A coalition of former World Health Organization officials is urging a global policy reset, arguing that embracing tobacco harm reduction could cut smoking-related deaths in half by 2060.
A new report co-authored by former World Health Organization (WHO) directors calls for the urgent integration of tobacco harm reduction (THR) strategies into global health policy. By transitioning just 20 percent of current smokers to low-risk alternatives like e-cigarettes and heated tobacco, experts project that over 100 million premature deaths could be averted worldwide by 2060.
Projected Impact of Tobacco Harm Reduction (THR)
The report, authored by key global health figures including former WHO Policy Research director Tikki Pang and WHO tobacco policy architect Derek Yach, outlines the massive public health potential of integrating low-risk nicotine products. The following table highlights their mortality projections.
| Policy Metric / Projection | Estimated Impact by 2060 |
|---|---|
| Target Transition Rate | 20% of smokers shift to low-risk alternatives (within 10-15 years) |
| Lives Saved (23 Analyzed Countries) | 14 Million premature deaths averted |
| Global Lives Saved (Extrapolated) | Over 100 Million (3 Million annually) |
The Call for an FCTC Policy Reset
The authors are urging governments to challenge outdated regulatory views at the upcoming Framework Convention on Tobacco Control (FCTC) 11th Conference of the Parties (COP11) in Geneva on November 17, 2025. They warn that current discussions lean heavily toward restricting safer alternatives, a move that would disproportionately burden low- and middle-income nations with immense health and economic costs.
According to the analysis, embracing harm reduction alongside conventional control measures could roughly double the lives saved compared to maintaining the status quo.
Global Successes vs. High-Risk Regions
The report identifies stark contrasts in global smoking prevalence based on regional regulatory approaches to alternative nicotine delivery systems:
- Harm Reduction Successes: Heated tobacco has driven down cigarette use in Japan, South Korea, and Italy. Vaping has achieved similar results in the US and the UK. Meanwhile, Nordic countries have pushed cancer incidence to global lows through the widespread availability of snus and nicotine pouches.
- High-Risk Regions: Conversely, male smoking rates remain alarmingly above 45 percent in countries with strict alternative bans or poor THR education, including China, Indonesia, Egypt, and Jordan.

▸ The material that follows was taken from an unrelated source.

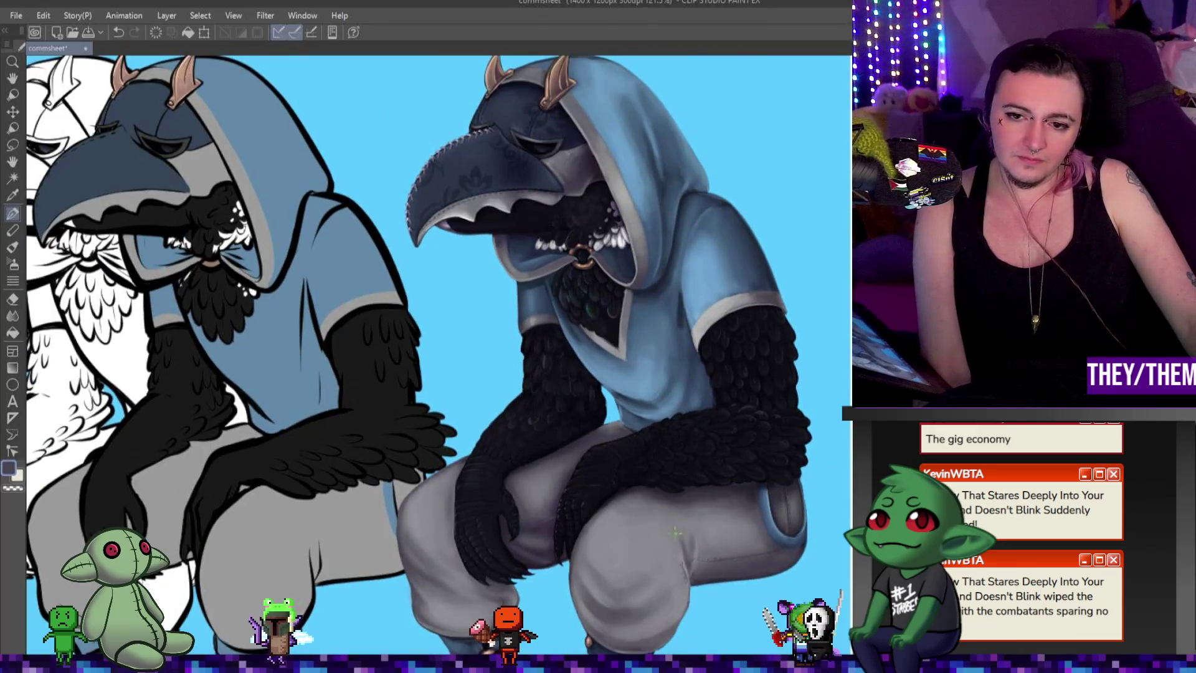
key("ctrl+minus")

Verdict: Overcoming the Clinical Barrier
While the data strongly supports the efficacy of low-risk alternatives, the authors identify "uninformed or misinformed clinicians" as a primary barrier to global adoption. For the projected 100 million lives to be saved by 2060, scientific institutions must prioritize educating healthcare providers on the clinical realities of tobacco harm reduction. Without a fundamental shift in how global health bodies like the WHO treat non-combustible nicotine, millions of preventable deaths will continue to occur annually.